* BEGIN PAGE EXTRACT *
At the first news of Morgan's advance into Kentucky, Burnside had directed General Hartsuff, who commanded in that State, to concentrate his forces so as to capture Morgan if he should attempt to return through the central part of it.[Footnote: Official Records, vol. xxiii. pt. i. pp.13, 679, etc.]Judah's and Boyle's divisions were put in motion toward Louisville, and the remainder of the mounted troops not already with Hobson were also hurried forward. These last constituted a provisional brigade under Colonel Sanders. It may help to understand the organization of the National troops to note the fact that all which operated against Morgan were parts of the Twenty-third Corps, which was composed of four divisions under Generals Sturgis, Boyle, Judah, and White. The brigades were of both infantry and mounted troops, united for the special purposes of the contemplated campaign into East Tennessee. For the pursuit of Morgan the mounted troops were sent off first, and as these united they formed a provisional division under Hobson, the senior brigadier present. Quite a number of the regiments were mounted infantry, who after a few months were dismounted and resumed their regular place in the infantry line. For the time being, however, Hobson had a mounted force that was made up of fractions of brigades from all the divisions of the corps; and Shackelford, Wolford, Kautz, and Sanders were the commanders of the provisional brigades during the pursuit. Its strength did not quite reach 3000 men.[Footnote: Official Records, vol. xxiii. pt. i. p. 658.]
Morgan's first course was due north, and he marched with some deliberation. On the 10th he reached Salem, about forty miles from the river, on the railway between Louisville and Chicago.[Footnote:Id., pp. 717, 719.]A small body of militia had assembled here, and made a creditable stand, but were outflanked and forced to retreat after inflicting on him a score of casualties. The evidences Morgan here saw of the ability of the Northern States to overwhelm him by the militia, satisfied him that further progress inland was not desirable, and turning at right angles to the road he had followed, he made for Madison on the Ohio. There was evidently some understanding with a detachment he had left in Kentucky, for on the 11th General Manson, of Judah's division, who was on his way with a brigade from Louisville to Madison by steamboats under naval convoy, fell in with a party of Morgan's men seeking to cross the river at Twelve-mile Island, a little below Madison. Twenty men and forty-five horses were captured.[Footnote:Id., pt. ii. pp. 729, 745.]If any of this party had succeeded in crossing before (as was reported) they would of course inform their chief of the reinforcements going to Madison, and of the gunboats in the river. Morgan made no attack on Madison, but took another turn northward in his zigzag course, and marched on Vernon, a railway-crossing some twenty miles from Madison, where the line to Indianapolis intersects that from Cincinnati to Vincennes. Here a militia force had been assembled under Brigadier-General Love, and the town was well situated for defence. Morgan, declining to attack, now turned eastward again, his course being such that he might be aiming for the river at Lawrenceburg or at Cincinnati.
* END PAGE EXTRACT *
## GIVEN REQUEST 1
In the account of Morgan's raid, who commanded the militia force gathered at Vernon?
## GIVEN REQUEST 2
Write the next part of the account of Morgan's raid, starting right after its last sentence.
The records aren't needed for anything here.
* BEGIN DATA EXCERPTS *
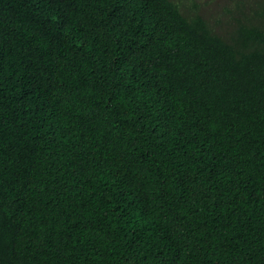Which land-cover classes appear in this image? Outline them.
Wrapping results in <instances>:
<instances>
[{
	"label": "trees",
	"instance_id": "1",
	"mask_svg": "<svg viewBox=\"0 0 264 264\" xmlns=\"http://www.w3.org/2000/svg\"><path fill=\"white\" fill-rule=\"evenodd\" d=\"M216 32L171 0H0V264H264V0Z\"/></svg>",
	"mask_w": 264,
	"mask_h": 264
},
{
	"label": "rangeland",
	"instance_id": "2",
	"mask_svg": "<svg viewBox=\"0 0 264 264\" xmlns=\"http://www.w3.org/2000/svg\"><path fill=\"white\" fill-rule=\"evenodd\" d=\"M185 15L193 13L205 18L216 32L225 35L234 29L227 10L230 9V0H171Z\"/></svg>",
	"mask_w": 264,
	"mask_h": 264
}]
</instances>
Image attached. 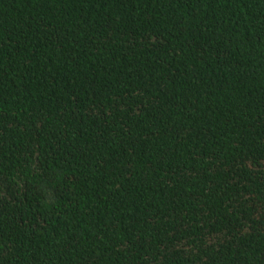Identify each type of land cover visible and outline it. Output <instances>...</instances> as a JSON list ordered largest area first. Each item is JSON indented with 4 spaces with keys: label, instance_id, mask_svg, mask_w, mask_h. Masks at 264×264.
I'll list each match as a JSON object with an SVG mask.
<instances>
[{
    "label": "trees",
    "instance_id": "obj_1",
    "mask_svg": "<svg viewBox=\"0 0 264 264\" xmlns=\"http://www.w3.org/2000/svg\"><path fill=\"white\" fill-rule=\"evenodd\" d=\"M0 264H264V0H0Z\"/></svg>",
    "mask_w": 264,
    "mask_h": 264
}]
</instances>
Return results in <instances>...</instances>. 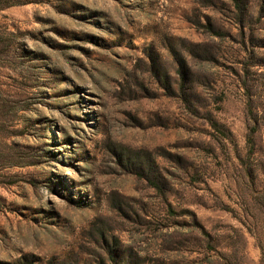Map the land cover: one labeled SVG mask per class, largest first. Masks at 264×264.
<instances>
[{
  "label": "rangeland",
  "instance_id": "rangeland-1",
  "mask_svg": "<svg viewBox=\"0 0 264 264\" xmlns=\"http://www.w3.org/2000/svg\"><path fill=\"white\" fill-rule=\"evenodd\" d=\"M0 83V264H261L264 0L4 7Z\"/></svg>",
  "mask_w": 264,
  "mask_h": 264
},
{
  "label": "trees",
  "instance_id": "trees-1",
  "mask_svg": "<svg viewBox=\"0 0 264 264\" xmlns=\"http://www.w3.org/2000/svg\"><path fill=\"white\" fill-rule=\"evenodd\" d=\"M27 2H29V0H0V10L4 7ZM19 102L20 96L13 92H5V89L0 83V170L15 165H24L16 160L19 155L17 146L10 140V137L16 133V116L17 112L22 107L19 105ZM251 141V138H249V142ZM250 149L252 150V145ZM254 237L260 250V263L264 264V236L255 233ZM231 245V243L224 244V246H222L223 248L220 250L222 257L225 258L224 264H240L239 261H236L235 257L229 253Z\"/></svg>",
  "mask_w": 264,
  "mask_h": 264
}]
</instances>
* END DATA EXCERPTS *
## TASK OUTPUT 1
Brigadier-General Love.

## TASK OUTPUT 2
The deviousness of his route had been such as to indicate a want of distinct purpose, and had enabled Hobson greatly to reduce the distance between them. Hanson's brigade on the steamboats was now about 2500 strong, and moved on the 12th from Madison to Lawrenceburg, keeping pace as nearly as possible with Morgan's eastward progress. Sanders's brigade reached the river twenty miles above Louisville, and General Boyle sent transports to put him also in motion on the river. At the request of Burnside, Governor Tod, of Ohio, called out the militia of the southern counties, as Governor Morton had done in Indiana. Burnside himself, at Cincinnati, kept in constant telegraphic communication with all points, assembling the militia where they were most likely to be useful and trying to put his regular forces in front of the enemy. It would have been easy to let the slippery Confederate horsemen back into Kentucky. The force in the river, both naval and military, unquestionably prevented this at Madison, and probably at Lawrenceburg. On the 13th Morgan was at Harrison on the Ohio State line, and it now became my turn as district commander to take part in the effort to catch him. I had no direct control of the troops of the Twenty-third Corps, and the only garrisons in Ohio were at the prison camps at Columbus and Sandusky. These of course could not be removed, and our other detachments were hardly worth naming. Burnside declared martial law in the counties threatened with invasion, so that the citizens and militia might for military purposes come directly under our control. The relations between the general and myself were so intimate that no strict demarcation of authority was necessary. He authorized me to give commands in his name when haste demanded it, and we relieved each other in night watching at the telegraph.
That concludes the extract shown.